Kala itu kegiatan yang ia lakukan sehari-hari adalah membantu ayahnya mengambil bahan-bahan untuk pembuatan tas. Sebelum pergi sekolah, ia juga berjualan susu, dan sepulang sekolah ia menjadi montir bengkel motor.  Setelah lulus dari STM, Ronny sebenarnya ingin melanjutkan pendidikannya ke ITENAS. Namun, melihat keadaan ekonomi keluarganya, ia memprioritaskan untuk mendapat pekerjaan dibanding kuliah. Belum sempat melamar kerja, kerabatnya menyarankan untuk meneruskan usaha tas yang dimiliki keluarganya.

Dari sinilah ia bisa mempelajari seluk-beluk pembuatan tas, mulai dari desain hingga bagaimana proses penjahitannya. Ia juga mencoba memasukkan produksi tas keluarganya ini ke Matahari Departemen Store. Walaupun tidak mendapat banyak order-an, ia tetap berusaha mengembangkan usaha keluarganya tersebut. 

Mulai Produksi Tas Sendiri

Tak lama setelah bekerja di toko tas keluarga, Ronny yang memiliki jiwa entrepreneur mencoba membuka toko tasnya sendiri dengan modal kurang dari Rp1 juta. Kala itu, ia menggunakannya untuk membeli dua buah mesin jahit, peralatan jahit, dan beberapa bahan untuk membuat tas.

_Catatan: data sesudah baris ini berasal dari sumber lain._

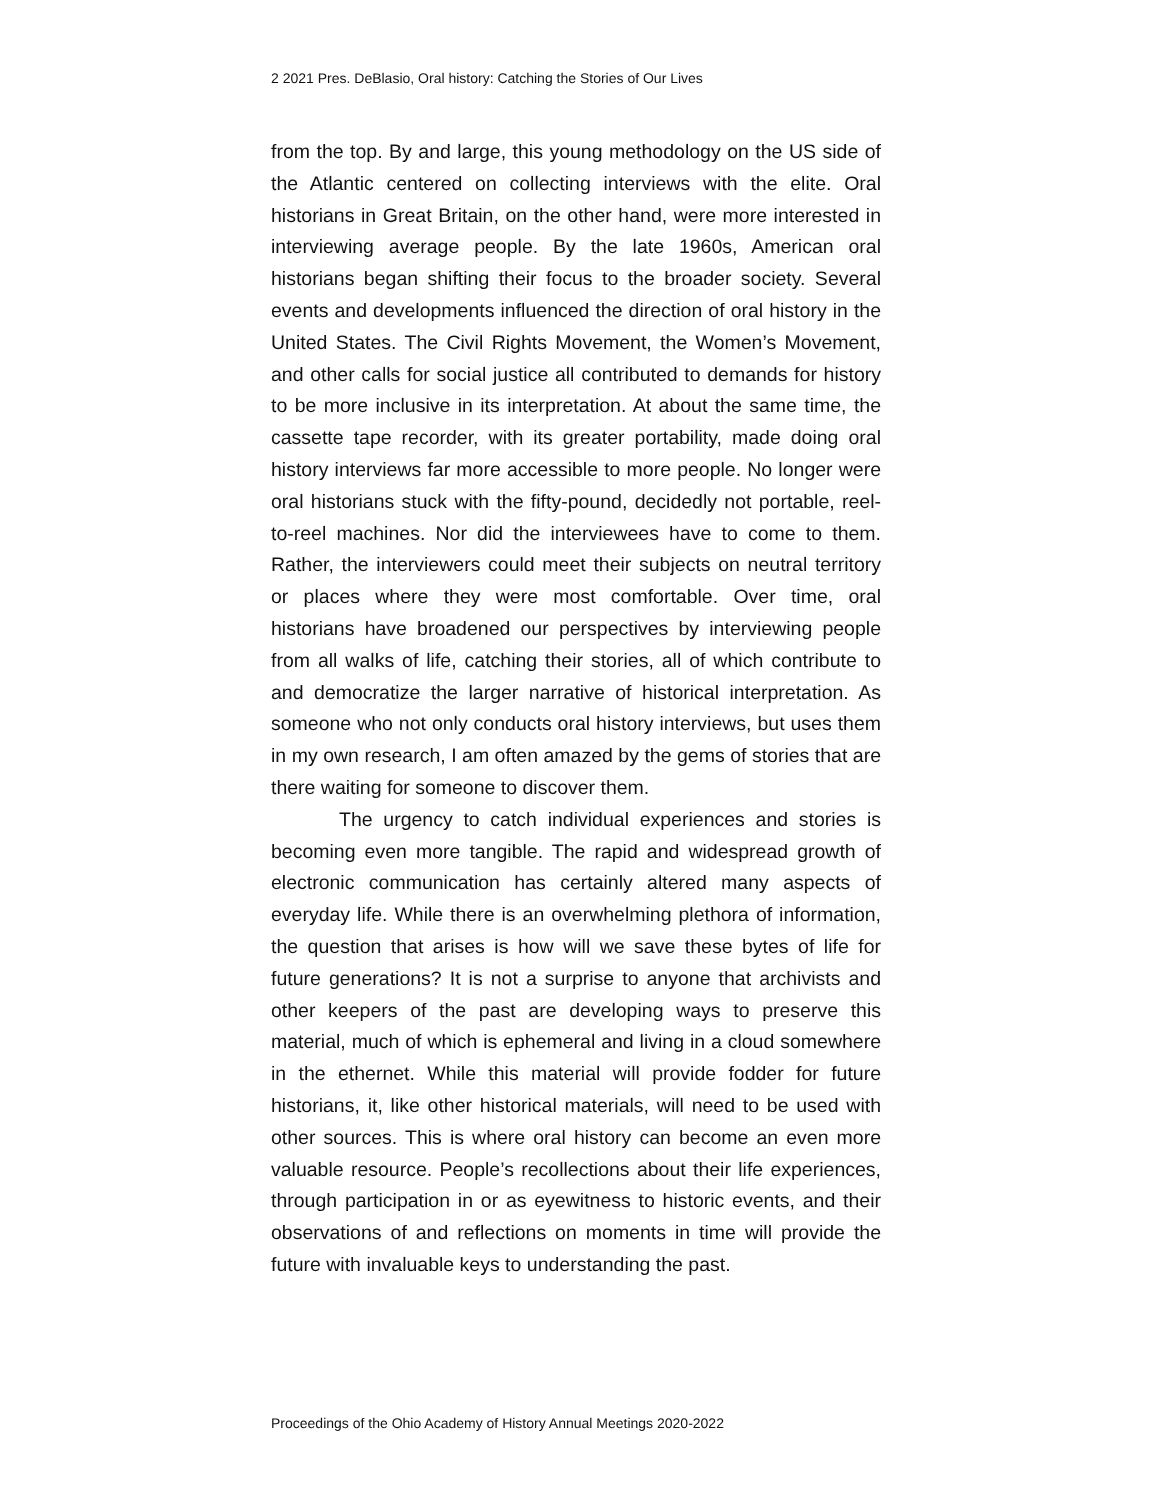2 2021 Pres. DeBlasio, Oral history: Catching the Stories of Our Lives
from the top. By and large, this young methodology on the US side of the Atlantic centered on collecting interviews with the elite. Oral historians in Great Britain, on the other hand, were more interested in interviewing average people. By the late 1960s, American oral historians began shifting their focus to the broader society. Several events and developments influenced the direction of oral history in the United States. The Civil Rights Movement, the Women’s Movement, and other calls for social justice all contributed to demands for history to be more inclusive in its interpretation. At about the same time, the cassette tape recorder, with its greater portability, made doing oral history interviews far more accessible to more people. No longer were oral historians stuck with the fifty-pound, decidedly not portable, reel-to-reel machines. Nor did the interviewees have to come to them. Rather, the interviewers could meet their subjects on neutral territory or places where they were most comfortable. Over time, oral historians have broadened our perspectives by interviewing people from all walks of life, catching their stories, all of which contribute to and democratize the larger narrative of historical interpretation. As someone who not only conducts oral history interviews, but uses them in my own research, I am often amazed by the gems of stories that are there waiting for someone to discover them.
The urgency to catch individual experiences and stories is becoming even more tangible. The rapid and widespread growth of electronic communication has certainly altered many aspects of everyday life. While there is an overwhelming plethora of information, the question that arises is how will we save these bytes of life for future generations? It is not a surprise to anyone that archivists and other keepers of the past are developing ways to preserve this material, much of which is ephemeral and living in a cloud somewhere in the ethernet. While this material will provide fodder for future historians, it, like other historical materials, will need to be used with other sources. This is where oral history can become an even more valuable resource. People’s recollections about their life experiences, through participation in or as eyewitness to historic events, and their observations of and reflections on moments in time will provide the future with invaluable keys to understanding the past.
Proceedings of the Ohio Academy of History Annual Meetings 2020-2022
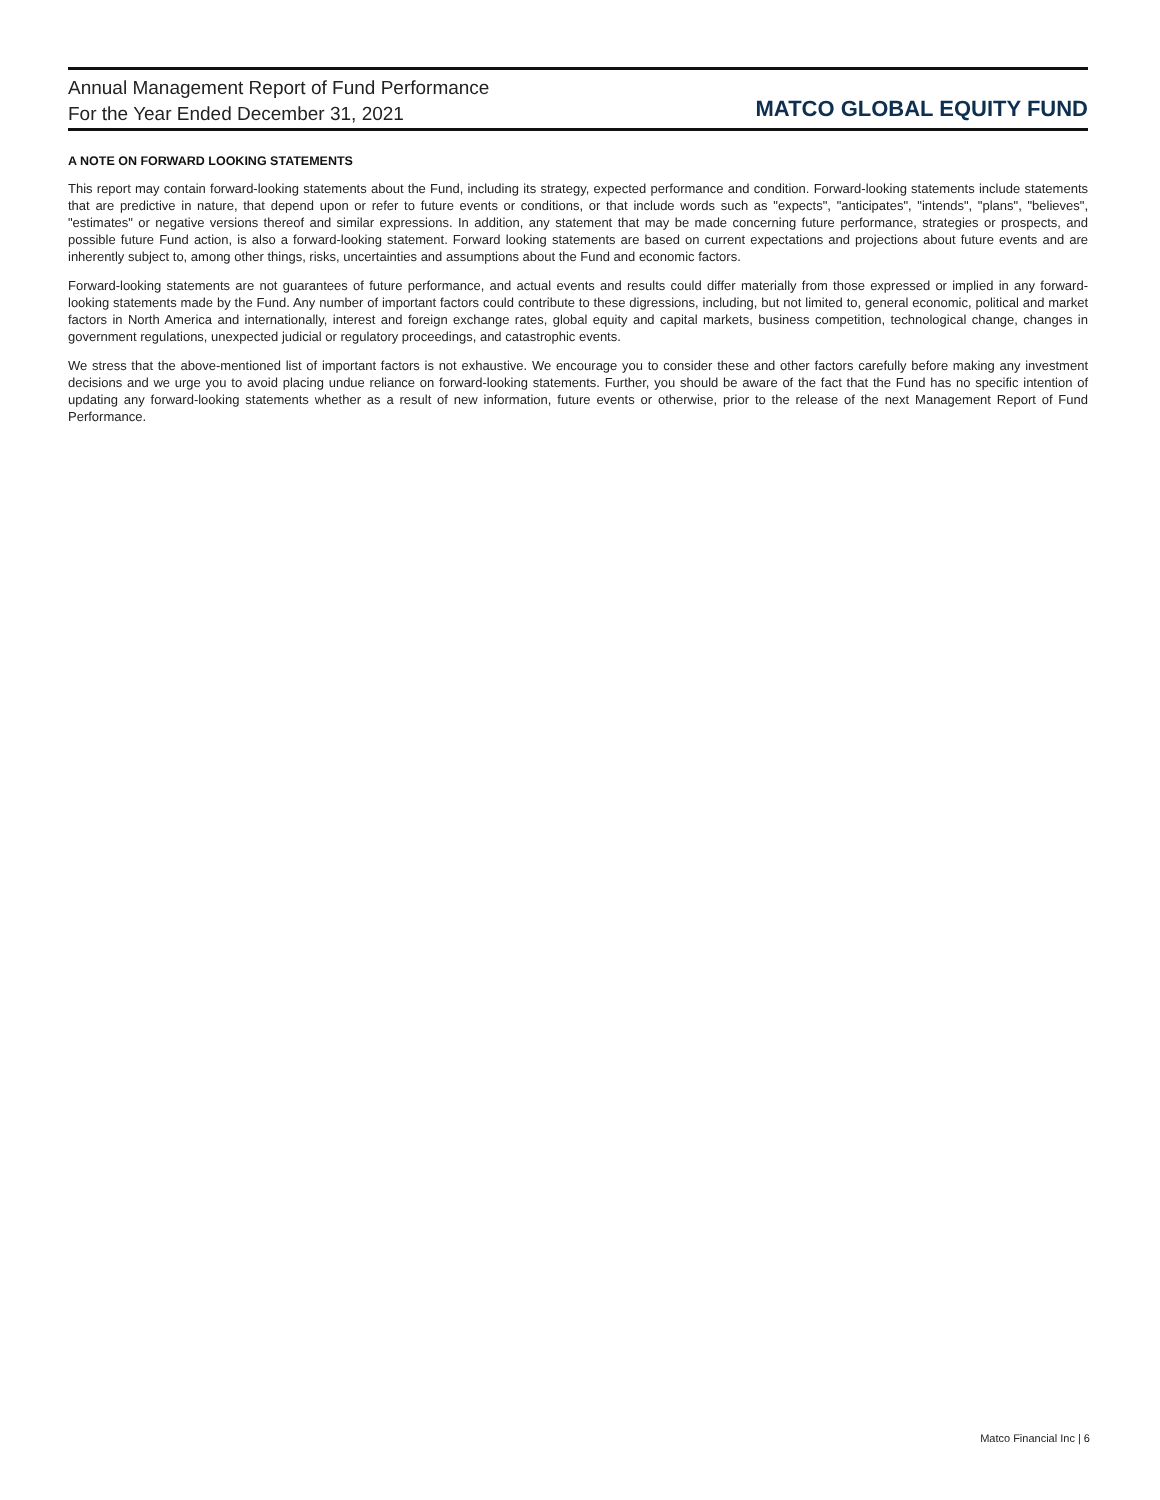Annual Management Report of Fund Performance
For the Year Ended December 31, 2021
MATCO GLOBAL EQUITY FUND
A NOTE ON FORWARD LOOKING STATEMENTS
This report may contain forward-looking statements about the Fund, including its strategy, expected performance and condition. Forward-looking statements include statements that are predictive in nature, that depend upon or refer to future events or conditions, or that include words such as "expects", "anticipates", "intends", "plans", "believes", "estimates" or negative versions thereof and similar expressions. In addition, any statement that may be made concerning future performance, strategies or prospects, and possible future Fund action, is also a forward-looking statement. Forward looking statements are based on current expectations and projections about future events and are inherently subject to, among other things, risks, uncertainties and assumptions about the Fund and economic factors.
Forward-looking statements are not guarantees of future performance, and actual events and results could differ materially from those expressed or implied in any forward-looking statements made by the Fund. Any number of important factors could contribute to these digressions, including, but not limited to, general economic, political and market factors in North America and internationally, interest and foreign exchange rates, global equity and capital markets, business competition, technological change, changes in government regulations, unexpected judicial or regulatory proceedings, and catastrophic events.
We stress that the above-mentioned list of important factors is not exhaustive. We encourage you to consider these and other factors carefully before making any investment decisions and we urge you to avoid placing undue reliance on forward-looking statements. Further, you should be aware of the fact that the Fund has no specific intention of updating any forward-looking statements whether as a result of new information, future events or otherwise, prior to the release of the next Management Report of Fund Performance.
Matco Financial Inc | 6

Di tahun 1983-1984, Ronny memulai produksi tasnya sendiri dengan dibantu seorang penjahit bernama Mang Uwon.  

Karena pengalaman sebelumnya, Ronny juga ingin memasukkan tas produksinya ini ke Matahari Departemen Store, namun berkali-kali ditolak. Tidak tinggal diam, ia terus berkreasi hingga akhirnya di pengajuan yang ke 13 kalinya. Akhirnya produknya pun diterima, meski waktu itu penjualannya tidak lebih dari Rp300 ribu. Kala itu tas pertama yang ia produksi diberi nama Exxon.

Ekspansi Usaha Hingga Terkena Kasus Copyright

Melihat adanya celah dalam ekspansi bisnis, ia kemudian mulai berkeliling ke daerah-daerah untuk mencari partner yang bersedia menjadi pengecer tas produksinya. Dia berkeliling dari daerah ke kota kemudian kembali ke daerah lainnya untuk mempromosikan produk sekaligus membangun jaringan pemasaran. Walaupun masih dalam tahap awal memulai bisnis tasnya, ia merasa tidak begitu menguasai pengetahuan dunia usaha dan pemasaran sehingga memutuskan untuk menggunakan jasa seorang konsultan.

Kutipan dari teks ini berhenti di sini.